▶ [EXTRACTED DATA]:
============================================================
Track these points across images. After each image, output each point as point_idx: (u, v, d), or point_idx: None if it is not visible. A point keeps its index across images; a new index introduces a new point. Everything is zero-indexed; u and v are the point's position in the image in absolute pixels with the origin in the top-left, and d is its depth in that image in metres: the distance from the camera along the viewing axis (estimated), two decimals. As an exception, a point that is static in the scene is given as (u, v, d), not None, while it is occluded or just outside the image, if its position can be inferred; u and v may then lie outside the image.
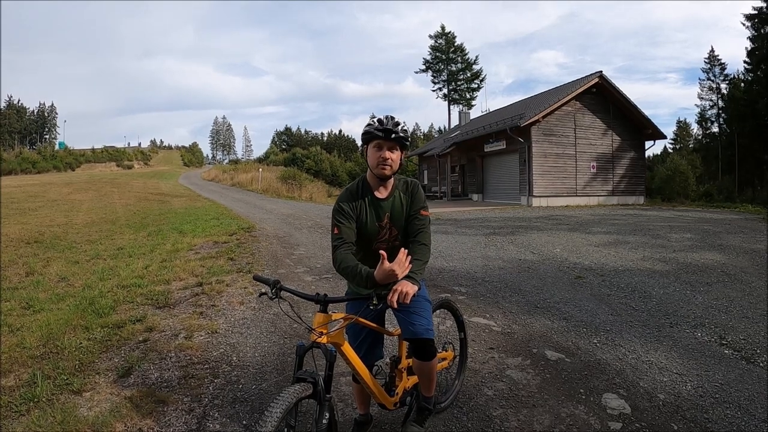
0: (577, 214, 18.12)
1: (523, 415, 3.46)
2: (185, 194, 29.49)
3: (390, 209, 2.78)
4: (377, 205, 2.77)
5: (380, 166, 2.66)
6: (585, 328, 5.37)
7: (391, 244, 2.79)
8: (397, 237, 2.82)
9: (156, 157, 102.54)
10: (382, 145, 2.64)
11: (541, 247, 10.35)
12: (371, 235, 2.78)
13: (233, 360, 4.43)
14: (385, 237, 2.80)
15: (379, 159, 2.65)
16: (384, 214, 2.77)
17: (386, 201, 2.78)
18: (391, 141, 2.63)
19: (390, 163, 2.66)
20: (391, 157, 2.65)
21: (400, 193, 2.82)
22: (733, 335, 5.07)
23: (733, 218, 15.80)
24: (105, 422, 3.25)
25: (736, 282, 7.09)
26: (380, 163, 2.65)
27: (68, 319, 5.41)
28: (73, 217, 16.42)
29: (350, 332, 2.87)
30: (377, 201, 2.77)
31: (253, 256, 9.16)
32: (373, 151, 2.68)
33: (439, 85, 65.58)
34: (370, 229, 2.76)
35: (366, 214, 2.75)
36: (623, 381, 4.04)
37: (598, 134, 26.77)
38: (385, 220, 2.78)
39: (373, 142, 2.67)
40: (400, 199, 2.80)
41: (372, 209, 2.76)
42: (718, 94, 47.82)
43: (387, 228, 2.79)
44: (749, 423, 3.37)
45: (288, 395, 2.15)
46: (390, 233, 2.81)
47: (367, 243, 2.79)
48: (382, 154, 2.64)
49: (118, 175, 54.99)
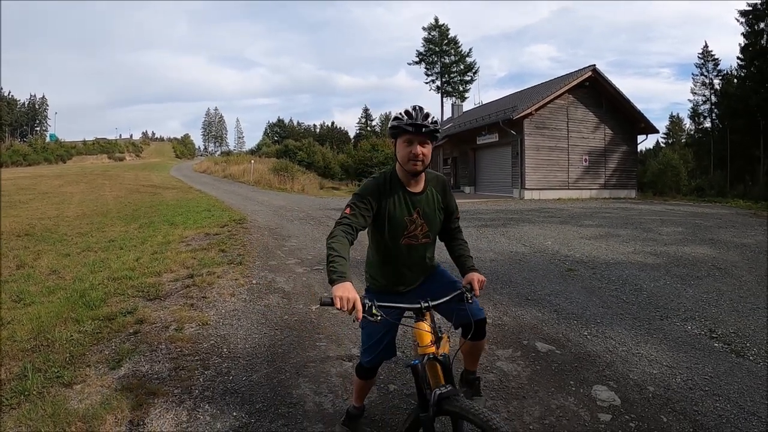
0: (568, 207, 18.16)
1: (513, 407, 3.47)
2: (177, 186, 29.37)
3: (422, 204, 2.68)
4: (410, 199, 2.65)
5: (411, 162, 2.51)
6: (575, 320, 5.39)
7: (420, 241, 2.72)
8: (427, 234, 2.73)
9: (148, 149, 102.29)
10: (412, 140, 2.47)
11: (532, 239, 10.36)
12: (400, 229, 2.66)
13: (224, 351, 4.42)
14: (414, 232, 2.69)
15: (410, 155, 2.49)
16: (414, 209, 2.66)
17: (420, 195, 2.68)
18: (422, 135, 2.46)
19: (422, 158, 2.50)
20: (422, 152, 2.49)
21: (432, 189, 2.74)
22: (723, 328, 5.10)
23: (724, 213, 15.86)
24: (96, 415, 3.24)
25: (726, 276, 7.12)
26: (411, 159, 2.50)
27: (59, 311, 5.38)
28: (64, 210, 16.35)
29: (384, 329, 2.74)
30: (411, 195, 2.65)
31: (245, 248, 9.13)
32: (402, 146, 2.52)
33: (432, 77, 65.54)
34: (399, 222, 2.64)
35: (396, 208, 2.62)
36: (613, 373, 4.06)
37: (591, 128, 26.85)
38: (415, 214, 2.66)
39: (402, 137, 2.50)
40: (433, 195, 2.73)
41: (403, 203, 2.63)
42: (711, 90, 48.16)
43: (418, 224, 2.68)
44: (738, 415, 3.39)
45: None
46: (421, 229, 2.70)
47: (395, 237, 2.67)
48: (413, 149, 2.47)
49: (109, 167, 54.82)
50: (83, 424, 3.16)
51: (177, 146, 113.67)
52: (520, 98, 30.14)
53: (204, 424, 3.23)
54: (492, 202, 21.54)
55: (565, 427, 3.24)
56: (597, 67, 26.04)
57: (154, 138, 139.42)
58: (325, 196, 27.21)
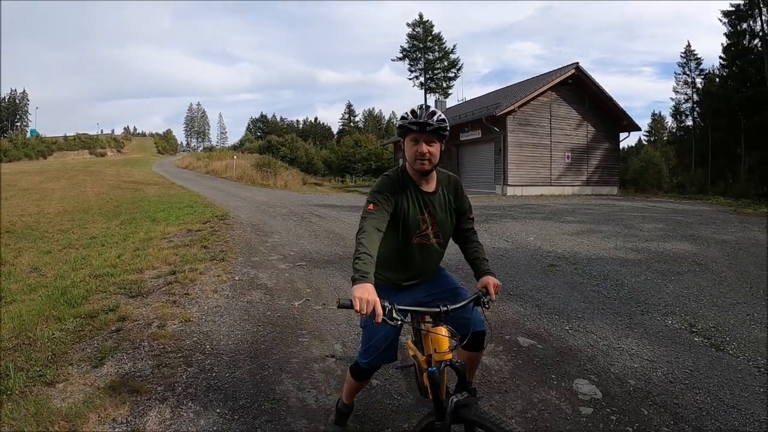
0: (551, 204, 18.26)
1: (495, 401, 3.51)
2: (159, 182, 29.09)
3: (434, 204, 2.66)
4: (423, 198, 2.63)
5: (418, 162, 2.51)
6: (557, 315, 5.44)
7: (431, 240, 2.69)
8: (438, 234, 2.70)
9: (129, 145, 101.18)
10: (418, 139, 2.48)
11: (515, 235, 10.42)
12: (412, 228, 2.62)
13: (207, 348, 4.41)
14: (425, 232, 2.65)
15: (416, 154, 2.50)
16: (426, 209, 2.63)
17: (433, 195, 2.66)
18: (427, 134, 2.47)
19: (428, 157, 2.50)
20: (429, 151, 2.49)
21: (444, 189, 2.72)
22: (703, 323, 5.18)
23: (704, 210, 16.06)
24: (78, 413, 3.22)
25: (706, 271, 7.22)
26: (418, 158, 2.50)
27: (40, 309, 5.31)
28: (45, 207, 16.13)
29: (390, 330, 2.63)
30: (423, 194, 2.64)
31: (227, 244, 9.08)
32: (409, 146, 2.53)
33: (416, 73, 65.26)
34: (411, 221, 2.60)
35: (409, 206, 2.59)
36: (594, 367, 4.11)
37: (574, 125, 27.08)
38: (426, 214, 2.64)
39: (409, 136, 2.52)
40: (444, 196, 2.72)
41: (415, 201, 2.61)
42: (693, 89, 48.69)
43: (429, 224, 2.65)
44: (718, 408, 3.46)
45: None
46: (432, 228, 2.66)
47: (407, 236, 2.63)
48: (419, 149, 2.48)
49: (90, 163, 54.11)
50: (66, 423, 3.13)
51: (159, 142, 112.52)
52: (503, 95, 30.26)
53: (187, 421, 3.21)
54: (475, 199, 21.58)
55: (547, 420, 3.28)
56: (580, 65, 26.26)
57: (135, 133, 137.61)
58: (308, 192, 27.15)
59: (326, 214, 14.24)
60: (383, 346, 2.69)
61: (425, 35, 63.69)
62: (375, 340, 2.69)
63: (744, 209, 16.22)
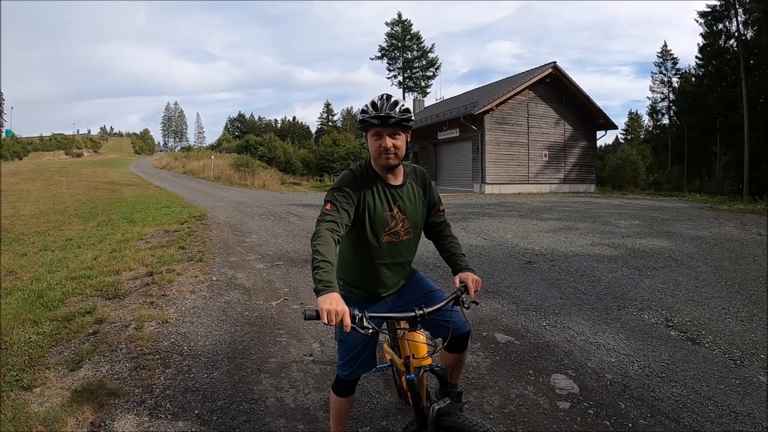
0: (528, 202, 18.39)
1: (473, 397, 3.54)
2: (136, 183, 28.79)
3: (403, 198, 2.49)
4: (390, 192, 2.46)
5: (383, 156, 2.34)
6: (534, 311, 5.49)
7: (401, 238, 2.52)
8: (408, 230, 2.53)
9: (106, 145, 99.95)
10: (381, 133, 2.31)
11: (492, 233, 10.48)
12: (380, 226, 2.45)
13: (184, 349, 4.38)
14: (395, 229, 2.48)
15: (380, 149, 2.33)
16: (395, 204, 2.47)
17: (401, 189, 2.50)
18: (390, 127, 2.30)
19: (393, 151, 2.32)
20: (394, 145, 2.32)
21: (412, 182, 2.57)
22: (679, 317, 5.26)
23: (680, 206, 16.26)
24: (56, 417, 3.19)
25: (682, 267, 7.32)
26: (382, 153, 2.33)
27: (17, 313, 5.23)
28: (20, 208, 15.90)
29: (365, 339, 2.45)
30: (391, 188, 2.47)
31: (205, 245, 9.02)
32: (372, 141, 2.36)
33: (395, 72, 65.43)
34: (379, 218, 2.43)
35: (375, 202, 2.42)
36: (572, 362, 4.15)
37: (551, 123, 27.27)
38: (396, 209, 2.47)
39: (371, 131, 2.34)
40: (412, 189, 2.55)
41: (383, 197, 2.44)
42: (669, 88, 49.60)
43: (399, 219, 2.48)
44: (695, 400, 3.53)
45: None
46: (402, 225, 2.50)
47: (376, 234, 2.45)
48: (383, 143, 2.31)
49: (66, 164, 53.37)
50: (44, 428, 3.10)
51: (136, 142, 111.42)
52: (481, 94, 30.38)
53: (165, 422, 3.20)
54: (452, 197, 21.65)
55: (525, 415, 3.31)
56: (558, 64, 26.41)
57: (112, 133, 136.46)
58: (286, 192, 27.04)
59: (304, 214, 14.19)
60: (362, 356, 2.55)
61: (404, 34, 63.89)
62: (352, 350, 2.53)
63: (719, 206, 16.46)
============================================================
▶ [GOAL OF THE EXERCISE]: Each entry should come back exactly as written, with its pictures omitted.

▶ [TASK ANSWER]:
Track these points across images. After each image, output each point as point_idx: (u, v, d), or point_idx: None if it is not visible. A point keeps its index across images; a new index introduces a new point. Everything is zero-indexed; u and v are the point's position in the image in absolute pixels with the origin in the top-left, and d is its depth in that image in metres: the distance from the camera along the viewing axis (estimated), two decimals. As an exception, a point that is static in the scene is given as (u, v, d), not None, while it is occluded or just outside the image, if its position can be inferred; u and v may then lie outside the image.
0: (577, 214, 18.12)
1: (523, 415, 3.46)
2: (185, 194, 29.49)
3: (390, 209, 2.78)
4: (377, 205, 2.77)
5: (380, 166, 2.66)
6: (585, 328, 5.37)
7: (391, 244, 2.79)
8: (397, 237, 2.82)
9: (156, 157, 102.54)
10: (382, 145, 2.64)
11: (541, 247, 10.35)
12: (371, 235, 2.78)
13: (233, 360, 4.43)
14: (385, 237, 2.80)
15: (379, 159, 2.65)
16: (384, 214, 2.77)
17: (386, 201, 2.78)
18: (391, 141, 2.63)
19: (390, 163, 2.66)
20: (391, 157, 2.65)
21: (400, 193, 2.82)
22: (733, 335, 5.07)
23: (733, 218, 15.80)
24: (105, 422, 3.25)
25: (736, 282, 7.09)
26: (380, 163, 2.65)
27: (68, 319, 5.41)
28: (73, 217, 16.42)
29: (350, 332, 2.87)
30: (377, 201, 2.77)
31: (253, 256, 9.16)
32: (373, 151, 2.68)
33: (439, 85, 65.58)
34: (370, 229, 2.76)
35: (366, 214, 2.75)
36: (623, 381, 4.04)
37: (598, 134, 26.77)
38: (385, 220, 2.78)
39: (373, 142, 2.67)
40: (400, 199, 2.80)
41: (372, 209, 2.76)
42: (718, 94, 47.82)
43: (387, 228, 2.79)
44: (749, 423, 3.37)
45: (288, 395, 2.15)
46: (390, 233, 2.81)
47: (367, 243, 2.79)
48: (382, 154, 2.64)
49: (118, 175, 54.99)
0: (568, 207, 18.16)
1: (513, 407, 3.47)
2: (177, 186, 29.37)
3: (422, 204, 2.68)
4: (410, 199, 2.65)
5: (411, 162, 2.51)
6: (575, 320, 5.39)
7: (420, 241, 2.72)
8: (427, 234, 2.73)
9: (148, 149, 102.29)
10: (412, 140, 2.47)
11: (532, 239, 10.36)
12: (400, 229, 2.66)
13: (224, 351, 4.42)
14: (414, 232, 2.69)
15: (410, 155, 2.49)
16: (414, 209, 2.66)
17: (420, 195, 2.68)
18: (422, 135, 2.46)
19: (422, 158, 2.50)
20: (422, 152, 2.49)
21: (432, 189, 2.74)
22: (723, 328, 5.10)
23: (724, 213, 15.86)
24: (96, 415, 3.24)
25: (726, 276, 7.12)
26: (411, 159, 2.50)
27: (59, 311, 5.38)
28: (64, 210, 16.35)
29: (384, 329, 2.74)
30: (411, 195, 2.65)
31: (245, 248, 9.13)
32: (402, 146, 2.52)
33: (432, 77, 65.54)
34: (399, 222, 2.64)
35: (396, 208, 2.62)
36: (613, 373, 4.06)
37: (591, 128, 26.85)
38: (415, 214, 2.66)
39: (402, 137, 2.50)
40: (433, 195, 2.73)
41: (403, 203, 2.63)
42: (711, 90, 48.16)
43: (418, 224, 2.68)
44: (738, 415, 3.39)
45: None
46: (421, 229, 2.70)
47: (395, 237, 2.67)
48: (413, 149, 2.47)
49: (109, 167, 54.82)
50: (83, 424, 3.16)
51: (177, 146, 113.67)
52: (520, 98, 30.14)
53: (204, 424, 3.23)
54: (492, 202, 21.54)
55: (565, 427, 3.24)
56: (597, 67, 26.04)
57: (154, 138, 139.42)
58: (325, 196, 27.21)
0: (551, 204, 18.26)
1: (495, 401, 3.51)
2: (159, 182, 29.09)
3: (434, 204, 2.66)
4: (423, 198, 2.63)
5: (418, 162, 2.51)
6: (557, 315, 5.44)
7: (431, 240, 2.69)
8: (438, 234, 2.70)
9: (129, 145, 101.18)
10: (418, 139, 2.48)
11: (515, 235, 10.42)
12: (412, 228, 2.62)
13: (207, 348, 4.41)
14: (425, 232, 2.65)
15: (416, 154, 2.50)
16: (426, 209, 2.63)
17: (433, 195, 2.66)
18: (427, 134, 2.47)
19: (428, 157, 2.50)
20: (429, 151, 2.49)
21: (444, 189, 2.72)
22: (703, 323, 5.18)
23: (704, 210, 16.06)
24: (78, 413, 3.22)
25: (706, 271, 7.22)
26: (418, 158, 2.50)
27: (40, 309, 5.31)
28: (45, 207, 16.13)
29: (390, 330, 2.63)
30: (423, 194, 2.64)
31: (227, 244, 9.08)
32: (409, 146, 2.53)
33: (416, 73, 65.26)
34: (411, 221, 2.60)
35: (409, 206, 2.59)
36: (594, 367, 4.11)
37: (574, 125, 27.08)
38: (426, 214, 2.64)
39: (409, 136, 2.52)
40: (444, 196, 2.72)
41: (415, 201, 2.61)
42: (693, 89, 48.69)
43: (429, 224, 2.65)
44: (718, 408, 3.46)
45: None
46: (432, 228, 2.66)
47: (407, 236, 2.63)
48: (419, 149, 2.48)
49: (90, 163, 54.11)
50: (66, 423, 3.13)
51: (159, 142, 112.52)
52: (503, 95, 30.26)
53: (187, 421, 3.21)
54: (475, 199, 21.58)
55: (547, 420, 3.28)
56: (580, 65, 26.26)
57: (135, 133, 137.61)
58: (308, 192, 27.15)
59: (326, 214, 14.24)
60: (383, 346, 2.69)
61: (425, 35, 63.69)
62: (375, 340, 2.69)
63: (744, 209, 16.22)
0: (528, 202, 18.39)
1: (473, 397, 3.54)
2: (136, 183, 28.79)
3: (403, 198, 2.49)
4: (390, 192, 2.46)
5: (383, 156, 2.34)
6: (534, 311, 5.49)
7: (401, 238, 2.52)
8: (408, 230, 2.53)
9: (106, 145, 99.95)
10: (381, 133, 2.31)
11: (492, 233, 10.48)
12: (380, 226, 2.45)
13: (184, 349, 4.38)
14: (395, 229, 2.48)
15: (380, 149, 2.33)
16: (395, 204, 2.47)
17: (401, 189, 2.50)
18: (390, 127, 2.30)
19: (393, 151, 2.32)
20: (394, 145, 2.32)
21: (412, 182, 2.57)
22: (679, 317, 5.26)
23: (680, 206, 16.26)
24: (56, 417, 3.19)
25: (682, 267, 7.32)
26: (382, 153, 2.33)
27: (17, 313, 5.23)
28: (20, 208, 15.90)
29: (365, 339, 2.45)
30: (391, 188, 2.47)
31: (205, 245, 9.02)
32: (372, 141, 2.36)
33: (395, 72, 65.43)
34: (379, 218, 2.43)
35: (375, 202, 2.42)
36: (572, 362, 4.15)
37: (551, 123, 27.27)
38: (396, 209, 2.47)
39: (371, 131, 2.34)
40: (412, 189, 2.55)
41: (383, 197, 2.44)
42: (669, 88, 49.60)
43: (399, 219, 2.48)
44: (695, 400, 3.53)
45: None
46: (402, 225, 2.50)
47: (376, 234, 2.45)
48: (383, 143, 2.31)
49: (66, 164, 53.37)
50: (44, 428, 3.10)
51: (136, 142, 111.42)
52: (481, 94, 30.38)
53: (165, 422, 3.20)
54: (452, 197, 21.65)
55: (525, 415, 3.31)
56: (558, 64, 26.41)
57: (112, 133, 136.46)
58: (286, 192, 27.04)
59: (304, 214, 14.19)
60: (362, 356, 2.55)
61: (404, 34, 63.89)
62: (352, 350, 2.53)
63: (719, 206, 16.46)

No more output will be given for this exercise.